Between 1962 and 1964, a young boy discovered strange pieces of pottery eroding out of a gully in Lydenburg, Mpumalanga, South Africa. Although the fragments were not formally excavated, most pieces were found and reconstructed to make up seven clay heads – collectively known as the Lydenburg Heads. This exhibition revisits these African treasures and the interesting symbols that adorn them - ultimately bringing into conversation the notion of Rites of Passage.
Iziko Museums of South Africa is the custodian of the Lydenburg Heads, and this online showcase pre-empts a physical exhibition of the artefacts – which will be opened at the Iziko South African Museum in the near future.
In this showcase, Iziko is sharing two videos about the Lydenburg Heads and Rites of Passage, as well as hosting a living memory bank.
Iziko invites friends, family and visitors to help us bring these artefacts to life by sharing diverse stories of Rites of Passage experiences; these stories will be shared online, and will later be included in the physical exhibition at the Iziko South African Museum.
Through Looking A Head: Revisiting the Lydenburg Heads, Iziko explores how museums and the artefacts they house can become more inclusive, and how that inclusivity can help bring the artefacts to life.
BE A PART OF IZIKO’S
LIVING MEMORY BANK AND
SHARE YOUR RITES OF PASSAGE EXPERIENCES
Ever gone through a formal or informal ceremony marking the passage from one religious or social status to another?

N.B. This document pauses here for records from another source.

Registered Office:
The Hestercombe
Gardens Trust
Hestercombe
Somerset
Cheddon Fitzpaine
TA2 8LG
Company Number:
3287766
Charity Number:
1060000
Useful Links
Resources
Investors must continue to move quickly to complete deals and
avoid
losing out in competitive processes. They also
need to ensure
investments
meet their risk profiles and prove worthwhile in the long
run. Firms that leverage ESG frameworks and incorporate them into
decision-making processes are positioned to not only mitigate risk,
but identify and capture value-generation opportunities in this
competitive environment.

We would love to hear from you!
From coming-of-age events – such as your Matric Ball, a special birthday celebration, or your Ntonjane – right through to marriages or births, these are all considered Rites of Passage. They are celebrated around the world, and throughout history.
Connect with the present, the archaeological, and the historical by joining Iziko in creating a living memory bank! Share your thoughts and experiences of both informal and formal Rites of Passage, and let us know how this transitional event has affected your lived experience, contributed to how you identify with others, or how you felt before, during and after the ceremony.
We’d love for you to be a part of this!
Please respect the platform as well as the sensitive nature of certain Rites of Passage, and share with us what you are able to.
T&Cs: Iziko will use this content in exhibitions and marketing materials. You will be attributed if you leave your name or social media handles in the comment; anonymous comments are also welcome.
When you grow up in a small town, there are limited options for where you hang out with your friends as a teenager and when you do get to go to there hallowed places you bump into 'everyone' . We had the beach, school, our friend's houses, the local church evening group (youth) and the best place: the movies.
Often 'going to the movies' actually meant hanging out and loitering in the shopping mall, checking out your crush, spend you limited pocket money on milkshakes and general self conscious tom-foolery.
I will never forget the evening my parents agreed that I could go to the 7 o'clock movie with just my friends (no parental supervision) at age 12. This was it, my passage into womanhood. No more animation movies that ended by 7 o'clock when as you were leaving you could see the new crowd of cool kids move in.
For reasons to long to explain I didn't have access to my cupboard and all my 'cool clothes' that would propel me into instant popularity but this opportunity to be apart of 7pm no parent club was to good to miss for a fashion funk.
As I was leaving in a top and a pair of jeans that would just get my through on preteen fashion standards my mom asked me 'where my jersey was' I replied that I didn't need one because I had no Jersey. She retorted that I couldn't go to the movies unless I had a jersey (or anything of warmth) this resulted in a 5 minute sulk, a preteen motivation of fashion suicide and finally a submission to wearing an school anorak (a navy windbreaker of practical problem solving) to Friday night movies. I had failed my small town cotilian. An American idea of when you are presented to the world in your finest dress for all the young suitors to see. I had done so in a school anorak. My friend dressed from head to toe in all the skater brands even commented on the fact, 'why are you wearing an anorak?'. Social Life Over.
And so after traveling the world from the East to the West, obtaining a degree, starting my own small company. I have ended up back in my small town and when I am feeling disspointedly single I am determined to blame it on the fact that it is because I wore an anarak to the 7 o'clock movies all those years ago. Everyone still sees me as the anarak 12 year old. Maybe I do to.